Sur les réseaux sociaux, on a l'impression parfois qu'il faut être parfait d'un point de vue moral. Qu'est-ce que vous en pensez, vous qui êtes philosophe ?
Oui, c'est une sorte de quête de pureté totale, c'est-à-dire pureté morale, qui s'explique dans un contexte où effectivement on n'a plus de grand récit, ce qu'on appelait les grands récits, soit les idéologies, soit les religions, qui permettaient d'avoir une grille de lecture sur le monde, et faute de ce grand récit, le monde devient complexe, c'està-dire qu'on ne comprend plus.
Et les catégories qui se présentent à nous les plus simples, les plus évidentes, c'est bien et mal.
Et évidemment le bien, c'est une quête infinie.
Il faut le chercher toujours, il y a une sorte de de de quête absolue de pureté morale.
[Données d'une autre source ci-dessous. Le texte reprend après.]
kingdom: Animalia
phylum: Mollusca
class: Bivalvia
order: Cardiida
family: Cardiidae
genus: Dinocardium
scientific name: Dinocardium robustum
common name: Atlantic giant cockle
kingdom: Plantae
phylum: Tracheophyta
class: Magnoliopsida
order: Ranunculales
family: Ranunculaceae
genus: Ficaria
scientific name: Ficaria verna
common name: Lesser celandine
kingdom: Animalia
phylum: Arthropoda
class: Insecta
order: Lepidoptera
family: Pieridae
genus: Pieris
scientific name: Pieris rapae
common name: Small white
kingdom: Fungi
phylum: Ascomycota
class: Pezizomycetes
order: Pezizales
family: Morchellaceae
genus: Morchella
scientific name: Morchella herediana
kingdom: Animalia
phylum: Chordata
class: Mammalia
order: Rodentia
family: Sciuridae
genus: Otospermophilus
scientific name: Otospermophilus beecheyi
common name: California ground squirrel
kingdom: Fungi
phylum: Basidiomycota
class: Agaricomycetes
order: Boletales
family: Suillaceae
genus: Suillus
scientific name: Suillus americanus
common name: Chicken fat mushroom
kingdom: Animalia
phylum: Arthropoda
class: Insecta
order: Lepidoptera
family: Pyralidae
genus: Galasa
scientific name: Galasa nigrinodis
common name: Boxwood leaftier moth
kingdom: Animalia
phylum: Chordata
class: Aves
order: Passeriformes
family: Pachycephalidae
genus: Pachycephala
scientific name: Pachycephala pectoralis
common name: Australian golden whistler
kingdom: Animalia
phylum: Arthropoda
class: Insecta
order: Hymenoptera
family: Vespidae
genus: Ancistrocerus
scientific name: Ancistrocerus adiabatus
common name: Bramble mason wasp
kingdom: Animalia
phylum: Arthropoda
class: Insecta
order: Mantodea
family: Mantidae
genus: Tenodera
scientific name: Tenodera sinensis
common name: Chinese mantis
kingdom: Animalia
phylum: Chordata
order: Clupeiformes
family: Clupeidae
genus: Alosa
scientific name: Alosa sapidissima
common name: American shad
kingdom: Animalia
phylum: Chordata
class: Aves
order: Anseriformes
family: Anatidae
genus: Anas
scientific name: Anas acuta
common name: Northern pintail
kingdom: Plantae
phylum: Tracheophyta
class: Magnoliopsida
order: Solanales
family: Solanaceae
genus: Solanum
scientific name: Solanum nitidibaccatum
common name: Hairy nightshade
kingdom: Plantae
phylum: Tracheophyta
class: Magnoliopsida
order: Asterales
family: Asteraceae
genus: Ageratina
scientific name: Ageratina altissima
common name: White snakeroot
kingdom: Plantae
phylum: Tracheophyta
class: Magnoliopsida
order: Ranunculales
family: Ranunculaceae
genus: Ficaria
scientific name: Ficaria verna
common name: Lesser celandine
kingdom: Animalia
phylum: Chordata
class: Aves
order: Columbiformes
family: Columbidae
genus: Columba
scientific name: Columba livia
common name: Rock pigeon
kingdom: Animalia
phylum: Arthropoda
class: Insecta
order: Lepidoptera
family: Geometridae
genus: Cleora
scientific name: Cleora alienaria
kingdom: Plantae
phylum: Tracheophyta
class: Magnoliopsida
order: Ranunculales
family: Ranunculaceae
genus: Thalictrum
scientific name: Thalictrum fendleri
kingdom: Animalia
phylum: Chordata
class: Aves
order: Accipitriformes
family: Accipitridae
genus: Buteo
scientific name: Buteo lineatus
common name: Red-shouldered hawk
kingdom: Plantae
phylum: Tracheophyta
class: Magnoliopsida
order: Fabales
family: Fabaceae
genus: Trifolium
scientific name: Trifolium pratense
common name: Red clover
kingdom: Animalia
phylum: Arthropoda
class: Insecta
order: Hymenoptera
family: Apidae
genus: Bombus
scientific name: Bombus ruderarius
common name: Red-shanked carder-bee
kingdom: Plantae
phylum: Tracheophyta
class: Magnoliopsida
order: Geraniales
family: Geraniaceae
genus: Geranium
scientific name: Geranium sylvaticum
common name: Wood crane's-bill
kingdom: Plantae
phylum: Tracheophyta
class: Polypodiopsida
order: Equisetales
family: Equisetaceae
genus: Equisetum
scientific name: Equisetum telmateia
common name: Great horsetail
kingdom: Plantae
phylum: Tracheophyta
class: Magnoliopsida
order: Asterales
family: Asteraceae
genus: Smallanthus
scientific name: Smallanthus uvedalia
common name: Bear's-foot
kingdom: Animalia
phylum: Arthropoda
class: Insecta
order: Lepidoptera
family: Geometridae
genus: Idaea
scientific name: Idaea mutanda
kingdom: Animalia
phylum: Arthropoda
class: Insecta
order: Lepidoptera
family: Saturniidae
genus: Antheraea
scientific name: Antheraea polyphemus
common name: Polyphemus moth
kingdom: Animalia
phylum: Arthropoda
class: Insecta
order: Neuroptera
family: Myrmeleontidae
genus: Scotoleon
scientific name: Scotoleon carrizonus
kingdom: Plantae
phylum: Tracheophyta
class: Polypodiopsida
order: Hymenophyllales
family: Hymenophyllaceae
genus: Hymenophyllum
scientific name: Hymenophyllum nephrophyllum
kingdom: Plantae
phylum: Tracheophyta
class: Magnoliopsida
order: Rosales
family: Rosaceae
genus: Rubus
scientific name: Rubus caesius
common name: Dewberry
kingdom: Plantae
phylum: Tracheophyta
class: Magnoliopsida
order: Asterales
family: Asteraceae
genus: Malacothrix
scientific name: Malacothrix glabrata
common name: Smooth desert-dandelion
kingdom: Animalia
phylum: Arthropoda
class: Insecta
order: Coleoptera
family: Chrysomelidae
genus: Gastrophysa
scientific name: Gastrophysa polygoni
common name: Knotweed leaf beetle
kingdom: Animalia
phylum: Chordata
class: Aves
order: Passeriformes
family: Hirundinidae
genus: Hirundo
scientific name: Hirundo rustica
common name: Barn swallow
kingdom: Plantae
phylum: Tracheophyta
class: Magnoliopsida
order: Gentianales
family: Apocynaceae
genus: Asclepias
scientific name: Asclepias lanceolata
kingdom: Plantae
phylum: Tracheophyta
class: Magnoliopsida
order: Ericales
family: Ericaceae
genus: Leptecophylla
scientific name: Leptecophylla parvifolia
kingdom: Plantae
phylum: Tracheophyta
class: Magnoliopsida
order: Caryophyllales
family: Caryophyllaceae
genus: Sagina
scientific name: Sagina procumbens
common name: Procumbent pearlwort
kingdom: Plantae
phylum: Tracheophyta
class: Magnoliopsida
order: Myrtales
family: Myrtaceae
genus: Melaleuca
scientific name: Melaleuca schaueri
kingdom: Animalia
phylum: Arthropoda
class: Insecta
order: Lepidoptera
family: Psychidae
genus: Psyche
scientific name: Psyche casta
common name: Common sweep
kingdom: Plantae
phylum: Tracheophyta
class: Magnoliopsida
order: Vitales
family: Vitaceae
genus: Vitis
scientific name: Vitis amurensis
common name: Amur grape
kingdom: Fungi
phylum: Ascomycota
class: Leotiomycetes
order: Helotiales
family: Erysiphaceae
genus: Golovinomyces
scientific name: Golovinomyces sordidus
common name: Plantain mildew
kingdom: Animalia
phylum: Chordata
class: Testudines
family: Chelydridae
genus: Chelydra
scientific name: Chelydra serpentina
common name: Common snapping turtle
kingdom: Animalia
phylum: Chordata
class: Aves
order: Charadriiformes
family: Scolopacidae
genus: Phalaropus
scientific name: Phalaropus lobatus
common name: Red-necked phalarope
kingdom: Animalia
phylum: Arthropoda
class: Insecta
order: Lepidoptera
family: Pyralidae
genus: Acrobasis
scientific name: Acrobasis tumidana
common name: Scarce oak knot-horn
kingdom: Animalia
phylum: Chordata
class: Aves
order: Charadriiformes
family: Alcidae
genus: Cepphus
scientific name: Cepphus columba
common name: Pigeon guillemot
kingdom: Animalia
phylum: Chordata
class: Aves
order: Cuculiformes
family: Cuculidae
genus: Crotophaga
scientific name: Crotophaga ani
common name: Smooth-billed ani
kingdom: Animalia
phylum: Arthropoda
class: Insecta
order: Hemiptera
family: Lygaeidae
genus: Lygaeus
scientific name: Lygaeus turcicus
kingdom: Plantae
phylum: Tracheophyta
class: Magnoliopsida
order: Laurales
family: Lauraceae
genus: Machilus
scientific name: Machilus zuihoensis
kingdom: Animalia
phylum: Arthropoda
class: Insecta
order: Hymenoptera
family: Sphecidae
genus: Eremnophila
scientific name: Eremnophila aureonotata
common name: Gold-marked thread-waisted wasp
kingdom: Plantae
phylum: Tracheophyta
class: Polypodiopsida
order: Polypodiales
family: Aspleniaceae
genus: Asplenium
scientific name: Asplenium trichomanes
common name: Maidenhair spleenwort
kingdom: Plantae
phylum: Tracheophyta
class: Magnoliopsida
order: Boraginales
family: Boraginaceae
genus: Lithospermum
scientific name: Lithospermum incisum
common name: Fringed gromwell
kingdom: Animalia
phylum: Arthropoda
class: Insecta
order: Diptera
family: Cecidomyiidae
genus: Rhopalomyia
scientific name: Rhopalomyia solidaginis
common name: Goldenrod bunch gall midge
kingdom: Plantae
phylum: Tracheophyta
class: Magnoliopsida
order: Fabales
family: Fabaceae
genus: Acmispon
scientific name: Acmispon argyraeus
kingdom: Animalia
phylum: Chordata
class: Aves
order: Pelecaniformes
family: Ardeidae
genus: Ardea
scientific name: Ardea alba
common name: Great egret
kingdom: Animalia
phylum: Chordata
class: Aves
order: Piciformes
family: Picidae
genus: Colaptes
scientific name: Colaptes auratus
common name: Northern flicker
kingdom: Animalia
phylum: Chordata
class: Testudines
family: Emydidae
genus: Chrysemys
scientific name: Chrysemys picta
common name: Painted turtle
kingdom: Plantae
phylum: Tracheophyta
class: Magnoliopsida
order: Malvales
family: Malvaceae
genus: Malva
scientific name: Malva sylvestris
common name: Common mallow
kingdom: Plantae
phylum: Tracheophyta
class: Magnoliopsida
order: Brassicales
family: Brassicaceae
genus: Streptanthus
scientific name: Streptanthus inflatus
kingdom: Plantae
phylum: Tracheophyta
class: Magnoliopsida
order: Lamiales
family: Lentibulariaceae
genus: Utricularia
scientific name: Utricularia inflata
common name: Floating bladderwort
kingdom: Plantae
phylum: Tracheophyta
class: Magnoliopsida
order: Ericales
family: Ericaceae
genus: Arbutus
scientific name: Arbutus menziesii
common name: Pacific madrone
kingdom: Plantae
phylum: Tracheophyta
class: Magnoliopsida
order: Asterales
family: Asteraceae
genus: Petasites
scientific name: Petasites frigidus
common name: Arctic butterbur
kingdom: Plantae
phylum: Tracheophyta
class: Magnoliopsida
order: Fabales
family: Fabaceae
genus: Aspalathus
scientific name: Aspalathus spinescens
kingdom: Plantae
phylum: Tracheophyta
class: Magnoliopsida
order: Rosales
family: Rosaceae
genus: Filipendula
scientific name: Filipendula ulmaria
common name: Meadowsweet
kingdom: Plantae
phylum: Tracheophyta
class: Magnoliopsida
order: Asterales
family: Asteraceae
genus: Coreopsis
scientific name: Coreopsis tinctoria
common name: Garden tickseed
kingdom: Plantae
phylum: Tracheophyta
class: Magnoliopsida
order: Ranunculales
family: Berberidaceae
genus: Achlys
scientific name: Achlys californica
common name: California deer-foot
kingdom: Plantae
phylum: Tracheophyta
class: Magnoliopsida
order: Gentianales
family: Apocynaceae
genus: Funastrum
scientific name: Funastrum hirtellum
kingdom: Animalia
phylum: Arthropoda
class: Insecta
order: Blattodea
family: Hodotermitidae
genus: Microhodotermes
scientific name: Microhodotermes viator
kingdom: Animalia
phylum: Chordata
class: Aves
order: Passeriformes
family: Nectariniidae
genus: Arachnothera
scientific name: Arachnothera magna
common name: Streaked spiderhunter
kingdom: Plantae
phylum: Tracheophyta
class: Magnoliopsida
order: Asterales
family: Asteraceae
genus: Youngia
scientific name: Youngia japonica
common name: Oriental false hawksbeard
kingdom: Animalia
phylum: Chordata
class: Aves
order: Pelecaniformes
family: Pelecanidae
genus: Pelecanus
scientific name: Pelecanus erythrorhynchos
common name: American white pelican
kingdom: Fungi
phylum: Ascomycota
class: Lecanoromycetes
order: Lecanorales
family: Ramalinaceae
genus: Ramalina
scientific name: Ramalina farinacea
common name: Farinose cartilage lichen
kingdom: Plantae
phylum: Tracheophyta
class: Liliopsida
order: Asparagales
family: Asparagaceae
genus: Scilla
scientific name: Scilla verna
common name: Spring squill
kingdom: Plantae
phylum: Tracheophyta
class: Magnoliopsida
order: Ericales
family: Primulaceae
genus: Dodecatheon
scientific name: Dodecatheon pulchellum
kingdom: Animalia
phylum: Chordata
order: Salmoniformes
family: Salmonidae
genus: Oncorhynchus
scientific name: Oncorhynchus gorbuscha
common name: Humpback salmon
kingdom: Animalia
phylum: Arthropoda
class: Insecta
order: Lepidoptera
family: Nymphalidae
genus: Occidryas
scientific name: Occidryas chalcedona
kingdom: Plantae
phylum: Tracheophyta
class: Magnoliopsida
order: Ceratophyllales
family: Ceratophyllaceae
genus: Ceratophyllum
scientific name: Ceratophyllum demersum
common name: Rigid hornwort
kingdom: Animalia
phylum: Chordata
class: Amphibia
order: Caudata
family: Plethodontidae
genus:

J'allais dire c'est très intéressant, parce que le mal existe à bien des égards plus que le bien, c'est-à-dire, voyez, quand on est malade, on voit qu'on est malade, quand on est en bonne santé, on l'oublie, le salaud, on le repère, la personne bienveillante et bienfaisante, il y a toujours un doute, on va essayer de décrypter, de voir...
Donc, voyez, c'est cette logique de radicalité, de quête de la pureté, de la bonté, avec, j'ajoute ce point. Qu'au fond, dénoncer le mal des autres nous fait exister aussi, c'est quelque chose qui remplit notre existence.
Dans une existence effectivement individuelle, on a le sentiment qu'on ne sait plus trop où on est dans ce monde illisible, eh bien, dénoncer, s'indigner permet de sentir qu'on existe.
Et ça, c'est un point qui, je pense, est important pour expliquer la dynamique actuelle des réseaux sociaux.
Du point de vue de l'hygiène personnelle, je pense que le principe sur ces questions, c'est d'essayer de penser contre soi-même, c'est-à-dire d'essayer de se penser à la place d'autrui.